His Emotional Ambivalence, Squared

One of the things that I find comes up in coversations with wives over and over again is the issue of a husband’s ambivalence towards his recovery.  On the one hand they seem to say, “Yes, I’m sorry for what I’ve done, and I don’t like the consequences of it.” and on the other side, their actions (or lack thereof) seem to say, “But I don’t want to give it up–it feels too good, it’s become too important to me”.  The wife finds herself in an excruciating state of frustration.  While he seems to be giving lip-service to what he knows to be right, acting upon what he knows to be right is another story.

I’m reminded of what Jesus said in Revelation 3:16 when He talked about the distaste He felt for those who said they were Christ-followers, but seemed to only to engage Him in a lukewarm way.  The danger of being lukewarm is that you can be lulled into thinking you’re in a safe place, when you’re actually in “danger from mixed motives and disregarded principles…having religion enough the lull the consicence but not religion enough to save the soul.”(Jamieson, Faucett and Brown).

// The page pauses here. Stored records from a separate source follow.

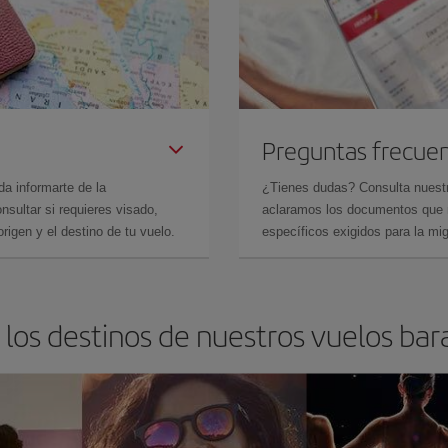
Preguntas frecue
da informarte de la
¿Tienes dudas? Consulta nues
sultar si requieres visado,
aclaramos los documentos que ne
rigen y el destino de tu vuelo.
específicos exigidos para la mi
los destinos de nuestros vuelos bar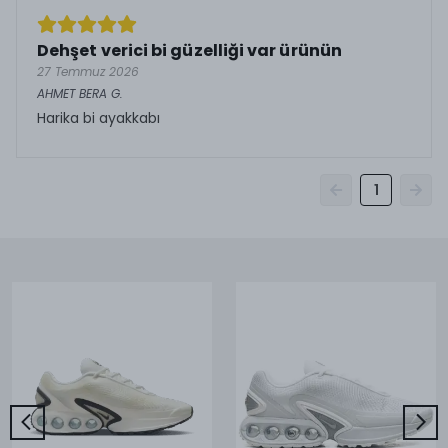
Dehşet verici bi güzelliği var ürünün
27 Temmuz 2026
AHMET BERA
G.
Harika bi ayakkabı
1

Where a wife needs to see “the rubber meeting the road” in her husband’s intiative, she sees ambivalence. And that can be hard to deal with, because it leaves her marriage in a sort of  limbo.  How long does she wait patiently as he “processes” without some tangible signs of growth?

Joe and I were talking about this the other day, and he wrote a post that I think will help wives understand how a man’s spiritual walk has much to do with his recovery.  Please take a look at it, and let me know your thoughts. Can you relate?

You can read it here: He’s Just Not That Into Him

Comments

  1. Kelsey,
    I know this is probably the most frustrating thing a wife can go through! You’re right that the best course to take is to let his recovery be his, and to focus on your own recovery. I often talk about a wife having learned about a husband’s sexual sin like being in a bad car accident! She needs to focus on her own recovery – even though she didn’t ask for the problem.

    For more helpful info, please see the WifeBoat Just For Today list – which has 10 things you can do to help yourself during this time. Blessings, R

  2. Thank you for this article and thank you to Jeanine for her comment which made me cry. It is so easy for me to focus on him, him changing, him not doing enough, not “proving it”, but really I need to focus on ME and what I do (pray, rely on God, etc.).

  3. Jeanine Lyons says:

    Hi Renee, Well, considering I just told my husband that I don’t want to talk to him because he is not taking the initiative to do any more than go to the hypnotist once a month, I’d say it was meant for me to read this and Joe’s article. I feel that women in my situation do tend to settle for less, waiting, not wanting to push for our timing, waiting on our husbands to DO something. Anything! Life goes on and they’re happy because we seem happy and life has taken on some normalcy again. Joe’s article reminded me that I need to pray for my husband to find God in a way like never before.. Thanks for the reminder during a time where I find it hard to pray for anything at all. First I have to swallow my pride to admit that I have turned away from relying on God the way I used to.